My Own Hands-On AI Horror Show
I’ve personally generated two novels with AI, each between 70,000 and 90,000 words. Weeks of babysitting, constant supervision, and step-by-step guidance — yet:
- Both collapsed around 50,000 words.
- Characters lost consistency, plot threads vanished, and endings needed complete rewrites.
- These books still aren’t published because they require human intervention to be readable, and I haven't found the time to fix them yet. Part of me thinks it's be faster and easier to start over.
And let’s not sugarcoat it: I’ve written and publiushed 53 books completely by myself. If AI can’t even produce a coherent novel that reads as well as one of my scratch-written works, don’t be fooled into thinking it can replace real authors.
Craft vs. Convenience
AI may string words together convincingly in short bursts, but it cannot replicate human experience, intuition, or storytelling vision. Writing a novel isn’t just about words—it’s about pacing, emotional resonance, and structure. Those are human skills that AI can mimic but not master. For thos reasons, AI-written works often fall short of expectations.
Erosion of Value
If the market starts treating AI-generated content as equal to human-authored works, it devalues skill, training, and experience. Readers and publishers may chase “fast and cheap” instead of quality. Freelancers, authors, and creatives could see pay rates drop and expectations shift dangerously in the wrong direction.
Ethics & Transparency
AI-written works must be labeled. Misleading readers into thinking a machine-generated story is a human-authored novel is not just unethical — it’s deceptive marketing. Human authors deserve recognition and respect for their craft. Many of us have spent decades perfecting our crafts...
What Is AI?
AI is a tool, not a replacement. It can draft ideas, polish prose, or inspire short-form content — but it cannot carry a novel from start to finish.

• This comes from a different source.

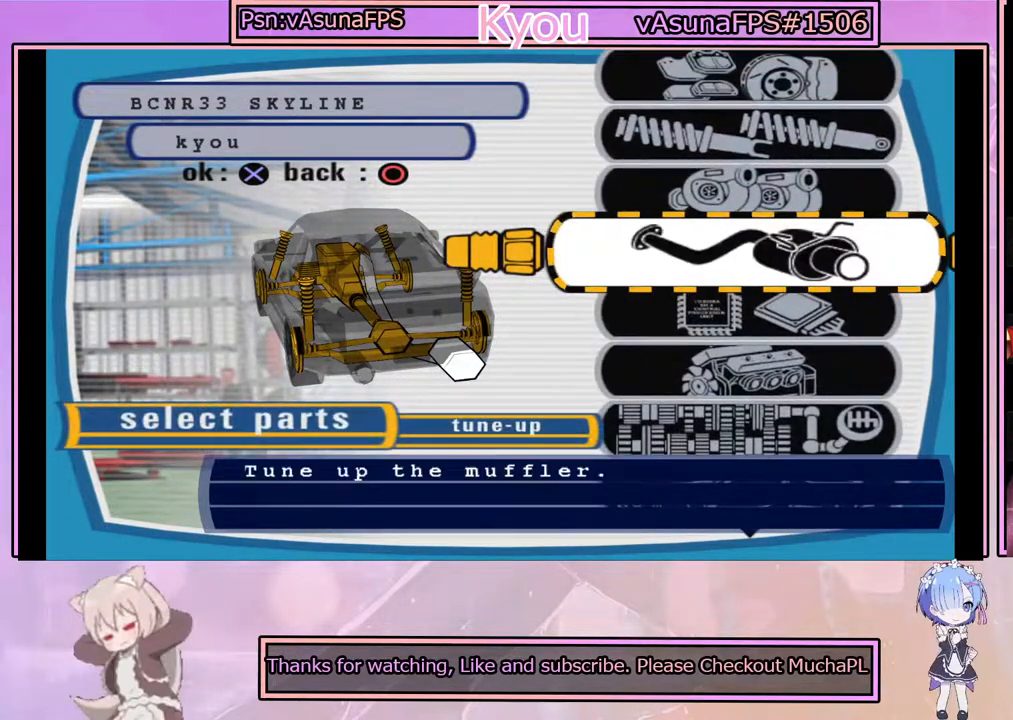
{"buttons": ["CROSS"], "left_stick": "center", "events": [[117, "DPAD_UP", "up"], [400, "CROSS", "down"]]}
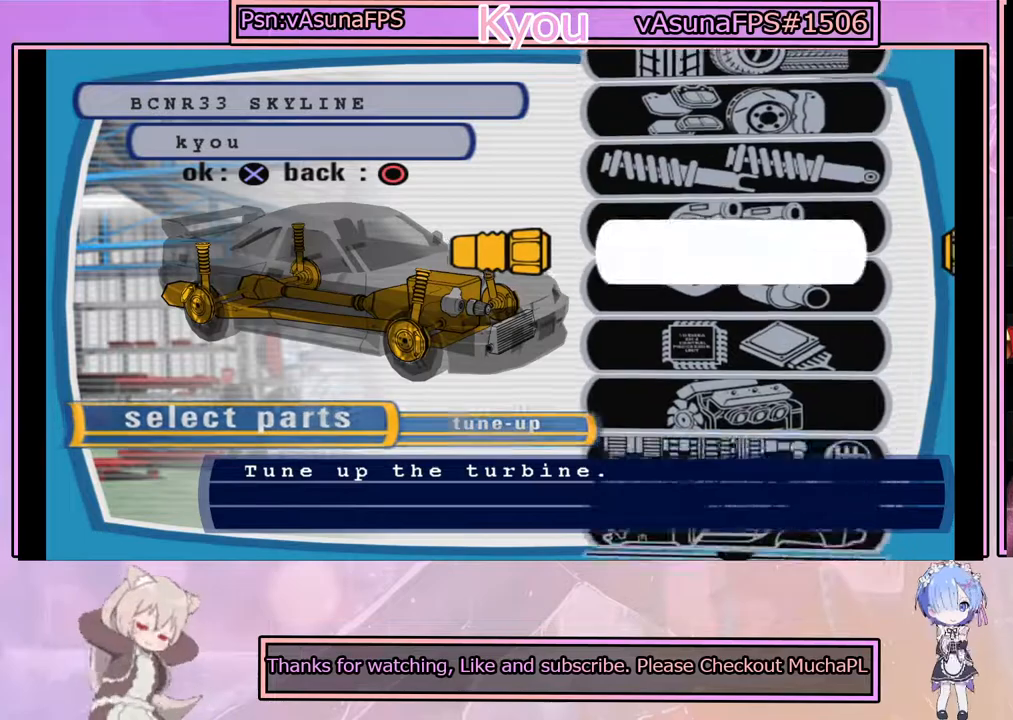
{"buttons": [], "left_stick": "center", "events": [[100, "CROSS", "up"]]}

AI can produce impressive bursts of writing, but full-length novels? That requires human judgment, creativity, and endurance. You still need a brain to structure the story, a sense of pacing to engage readers, and the sweat to edit, rewrite, and perfect the ending.
Why This Matters:
- Letting AI do the heavy lifting without oversight is misleading — to readers and to yourself.
- Calling an AI-generated draft a “finished novel” devalues your craft and the profession as a whole.
- Every author who blindly relies on AI chips away at the value of human creativity.
AI can enhance your writing, but it cannot replace your skills, instincts, or experience. If you want a real novel, a real story, and a real author behind it, the human element is non-negotiable. Don’t just press “generate” — write, edit, and craft. Otherwise, you’re merely babysitting a glorified word processor.